I threw back my covers and Emma helped me out of bed. To my surprise, my legs took my weight. I glanced out the window at an empty street enveloped in yellow murk, and then, with Emma holding my arm, went to the wardrobe to pick out a change of clothes. I found an outfit on a hanger tagged with my name.
“Can we have some privacy to change, please?” I said.
Sharon looked at Nim and shrugged. Nim’s hands flapped. “It wouldn’t be proper!”
“Ahh, they’re fine,” Sharon said, waving his hand. “No monkey business, all right?”
Emma turned beet red. “I wouldn’t have any idea what you mean.”
“Sure you wouldn’t.” He shooed Nim out of the room, then paused at the doorway. “I can trust you not to run away again?”
“Why would we?” I said. “We want to meet Mr. Bentham.”
“We’re not going anywhere,” Emma said. “But why are you still here?”
“Mr. Bentham asked me to keep an eye on you.”
I wondered if that meant Sharon would stop us if we tried to leave.
“Must be a pretty big favor you owed him,” I said.
“Massive,” he replied. “I owe the man my life.” And bending himself nearly in half, he squeezed out into the hallway.
*
“You change clothes in there,” Emma said, nodding toward a small connecting bathroom. “I’ll change in here. And no peeking until I knock!”

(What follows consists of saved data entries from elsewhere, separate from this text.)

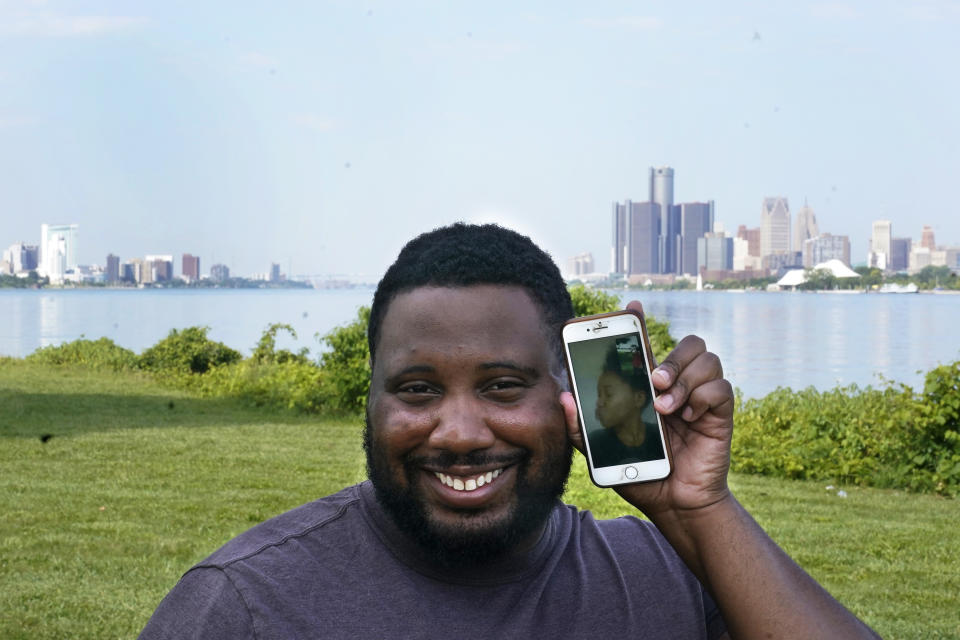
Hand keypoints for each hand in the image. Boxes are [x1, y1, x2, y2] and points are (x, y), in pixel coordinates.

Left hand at [560, 300, 734, 518]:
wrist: (673, 505)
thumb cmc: (640, 475)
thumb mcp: (602, 453)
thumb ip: (581, 428)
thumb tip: (564, 397)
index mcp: (649, 388)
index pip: (647, 346)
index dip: (641, 323)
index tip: (632, 307)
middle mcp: (678, 386)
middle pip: (689, 344)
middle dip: (671, 357)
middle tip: (656, 381)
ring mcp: (701, 398)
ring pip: (707, 360)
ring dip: (685, 379)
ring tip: (667, 406)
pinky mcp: (719, 414)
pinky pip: (721, 388)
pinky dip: (703, 397)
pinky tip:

“Okayyy,” I said, exaggerating my disappointment in order to hide it. While seeing Emma in her underwear was an undeniably appealing prospect, all the life-threatening peril we’d endured lately had put that part of my teenage brain into a kind of deep freeze. A few more serious kisses, though, and my baser instincts might start to reassert themselves.
But anyway.
I shut myself in the bathroom, all gleaming white tile and heavy iron fixtures, and leaned over the sink to examine myself in a silvered mirror.
I was a mess.
My face was puffy and crosshatched with angry pink lines, which were healing quickly but still there, reminders of every blow I’d suffered. My torso was a geography of bruises, painless but ugly. Blood was caked into the hard-to-clean folds of my ears. The sight of it made me dizzy, and I had to grip the sink to stay upright. I had a sudden nasty flashback: fists and feet thrashing at me, the ground rushing up.

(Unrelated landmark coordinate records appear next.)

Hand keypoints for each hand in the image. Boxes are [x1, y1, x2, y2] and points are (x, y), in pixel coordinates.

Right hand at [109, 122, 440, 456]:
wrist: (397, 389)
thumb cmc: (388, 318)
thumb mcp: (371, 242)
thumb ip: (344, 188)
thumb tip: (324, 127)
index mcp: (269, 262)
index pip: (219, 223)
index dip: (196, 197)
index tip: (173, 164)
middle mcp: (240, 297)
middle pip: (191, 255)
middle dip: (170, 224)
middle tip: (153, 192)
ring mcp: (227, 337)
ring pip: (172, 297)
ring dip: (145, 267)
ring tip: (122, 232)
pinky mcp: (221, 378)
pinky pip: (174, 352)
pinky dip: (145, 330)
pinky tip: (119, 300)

No one had ever tried to kill me with bare hands before. That was something new, much different than being hunted by hollows, which ran on instinct. Different, too, than being shot at: bullets were a quick, impersonal way to kill. Using your hands, though—that took work. It required hate. It was a strange and sour thing to know that such hatred had been directed at me. That peculiars who didn’t even know my name had, in a moment of collective madness, hated me enough to try to beat out my life with their fists. I felt shamed by it, dehumanized somehow, though I couldn’t exactly understand why. It was something I’d have to reckon with, if one day I ever had the luxury of time to reckon with such things.

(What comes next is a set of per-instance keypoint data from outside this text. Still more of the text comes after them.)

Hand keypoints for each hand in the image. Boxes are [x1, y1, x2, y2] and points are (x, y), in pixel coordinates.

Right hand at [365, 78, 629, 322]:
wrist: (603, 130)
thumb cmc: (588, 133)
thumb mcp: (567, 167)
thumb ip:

I turned on the tap to wash my face. The pipes shuddered and groaned, but after a big orchestral flourish, they produced only a hiccup of brown water. This Bentham fellow might’ve been rich, but no amount of luxury could cocoon him from the reality of the hellish place where he lived.
How had he ended up here?
More intriguing still: how did the man know, or know about, my grandfather? Surely that’s who Sharon had been referring to when he said Bentham was looking for an old man who could speak to hollows. Perhaps my grandfather had met Bentham during his war years, after he’d left Miss Peregrine’s house but before he’d come to America. It was a defining period of his life which he’d spoken about only rarely, and never in detail. Despite all I’d learned about my grandfather in the past few months, in many respects he remained a mystery to me. Now that he was gone, I thought sadly, perhaps it would always be so.
I put on the clothes Bentham had given me, a preppy-looking blue shirt and gray wool sweater combo with simple black pants. It all fit perfectly, as if they’d known I was coming. As I was slipping into a pair of brown leather oxford shoes, Emma knocked on the door.
“How’re you faring in there?”
I opened the door to a blast of yellow. Emma looked miserable in an enormous canary-colored dress with poufy sleeves and a hem that swam around her feet.
She sighed. “It was the lesser of many sartorial evils, I assure you.”
“You look like Big Bird,” I said, following her out of the bathroom, “and I look like Mr. Rogers. This Bentham is a cruel man.”